Assorted thoughts on Michigan’s best weekend in 5+ seasons
- Lavigne was stellar when he needed to be this weekend. He’s a body-blocker and a space-eater, yes, but he always seems to get that bulk in the way of point-blank shots, and he’s been particularly big when Michigan’s been unable to clear the zone and allowed multiple attempts from in tight. He’s not all that athletic—he’s not going to go post to post to rob a one-timer—but he doesn’t have to considering Michigan’s defensive effort of late.
- I don’t have any other takes on individual players that I haven’t written here before; what stood out was team-level stuff. Michigan’s defense was able to dictate what Notre Dame’s offense could do for 106 minutes. I honestly don’t remember the last time a Michigan defense was able to do that. Sure, Notre Dame’s offense really comes from their power play (as has very much bee the case in their four games against Michigan), but they were forcing Notre Dame to take garbage shots at even strength. With even-strength offense neutralized, Michigan just had to control as much as they could in terms of risky decision-making to stay out of the box. They did a good job on Sunday, allowing two true power plays and killing both.

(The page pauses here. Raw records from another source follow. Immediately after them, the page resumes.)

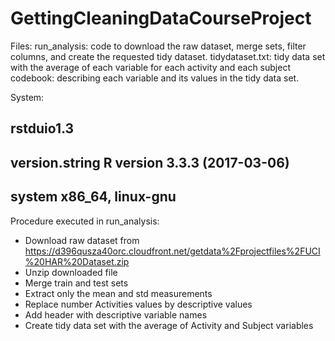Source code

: # GettingCleaningDataCourseProject
Files:
run_analysis: code to download the raw dataset, merge sets, filter columns, and create the requested tidy dataset. 
tidydataset.txt: tidy data set with the average of each variable for each activity and each subject
codebook: describing each variable and its values in the tidy data set.

System:
## rstduio1.3
## version.string R version 3.3.3 (2017-03-06)
## system         x86_64, linux-gnu  

Procedure executed in run_analysis:
- Download raw dataset from https://d396qusza40orc.cloudfront.net/getdata%2Fprojectfiles%2FUCI%20HAR%20Dataset.zip
- Unzip downloaded file
- Merge train and test sets
- Extract only the mean and std measurements 
- Replace number Activities values by descriptive values
- Add header with descriptive variable names
- Create tidy data set with the average of Activity and Subject variables
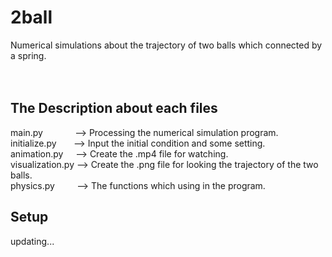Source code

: # 2ball
Numerical simulations about the trajectory of two balls which connected by a spring.<br><br><br>

## The Description about each files
main.py &nbsp;&nbsp;&nbsp;&nbsp;&nbsp;&nbsp;&nbsp;&nbsp;&nbsp;&nbsp;&nbsp; --> Processing the numerical simulation program.  
initialize.py &nbsp;&nbsp;&nbsp;&nbsp;&nbsp; --> Input the initial condition and some setting.  
animation.py &nbsp;&nbsp;&nbsp; --> Create the .mp4 file for watching.  
visualization.py   --> Create the .png file for looking the trajectory of the two balls.  
physics.py &nbsp;&nbsp;&nbsp;&nbsp;&nbsp;&nbsp;&nbsp; --> The functions which using in the program.

## Setup
updating...
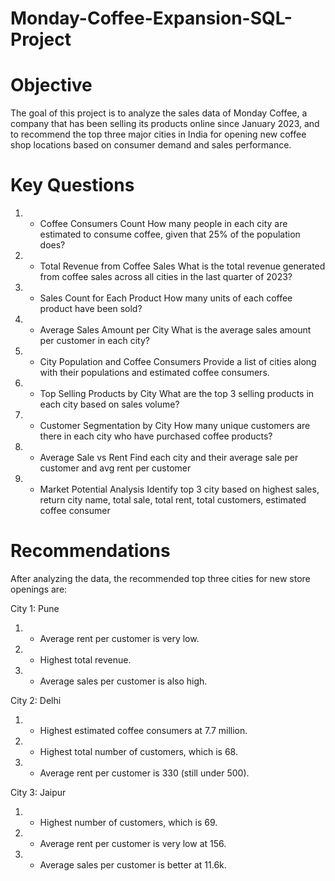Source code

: # Monday-Coffee-Expansion-SQL-Project
# Objective
The goal of this project is to analyze the sales data of Monday Coffee, a company that has been selling its products online since January 2023, and to recommend the top three major cities in India for opening new coffee shop locations based on consumer demand and sales performance.

# Key Questions

1) - Coffee Consumers Count
How many people in each city are estimated to consume coffee, given that 25% of the population does?

2) - Total Revenue from Coffee Sales
What is the total revenue generated from coffee sales across all cities in the last quarter of 2023?

3) - Sales Count for Each Product
How many units of each coffee product have been sold?

4) - Average Sales Amount per City
What is the average sales amount per customer in each city?

5) - City Population and Coffee Consumers
Provide a list of cities along with their populations and estimated coffee consumers.

6) - Top Selling Products by City
What are the top 3 selling products in each city based on sales volume?

7) - Customer Segmentation by City
How many unique customers are there in each city who have purchased coffee products?

8) - Average Sale vs Rent
Find each city and their average sale per customer and avg rent per customer

9) - Market Potential Analysis
Identify top 3 city based on highest sales, return city name, total sale, total rent, total customers, estimated coffee consumer

# Recommendations

After analyzing the data, the recommended top three cities for new store openings are:

City 1: Pune

1) - Average rent per customer is very low.
2) - Highest total revenue.
3) - Average sales per customer is also high.

City 2: Delhi

1) - Highest estimated coffee consumers at 7.7 million.
2) - Highest total number of customers, which is 68.
3) - Average rent per customer is 330 (still under 500).

City 3: Jaipur

1) - Highest number of customers, which is 69.
2) - Average rent per customer is very low at 156.
3) - Average sales per customer is better at 11.6k.
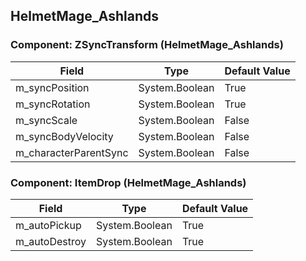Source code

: ## HelmetMage_Ashlands

### Component: ZSyncTransform (HelmetMage_Ashlands)

|Field|Type|Default Value|
|---|---|---|
|m_syncPosition|System.Boolean|True|
|m_syncRotation|System.Boolean|True|
|m_syncScale|System.Boolean|False|
|m_syncBodyVelocity|System.Boolean|False|
|m_characterParentSync|System.Boolean|False|

### Component: ItemDrop (HelmetMage_Ashlands)

|Field|Type|Default Value|
|---|---|---|
|m_autoPickup|System.Boolean|True|
|m_autoDestroy|System.Boolean|True|

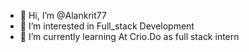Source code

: - 👋 Hi, I’m @Alankrit77
- 👀 I’m interested in Full_stack Development
- 🌱 I’m currently learning At Crio.Do as full stack intern


<!---
Alankrit77/Alankrit77 is a ✨ special ✨ repository because its `README.md` (this file) appears on your GitHub profile.
You can click the Preview link to take a look at your changes.
--->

- That was huge, because Michigan took six penalties on Friday—five of which led to power plays—and the shot charts ended up looking like this (h/t Jacob Shames):
- The numbers with check marks next to them are power-play attempts. The few remaining numbers came at even strength, where Michigan was content generally to collapse and let Notre Dame take shots from the outside. I think it’s a smart strategy, because there’s a better chance of Lavigne body-blocking a shot than stoning someone on a cross-ice feed. That’s not a huge knock on his abilities—he obviously had a heck of a weekend—but it’s playing to the strengths of your guys. Even Morris couldn’t stop a quick cross-ice pass on the Pastujov brothers’ goal, so clogging things up and letting them rip shots from outside seems fine to me.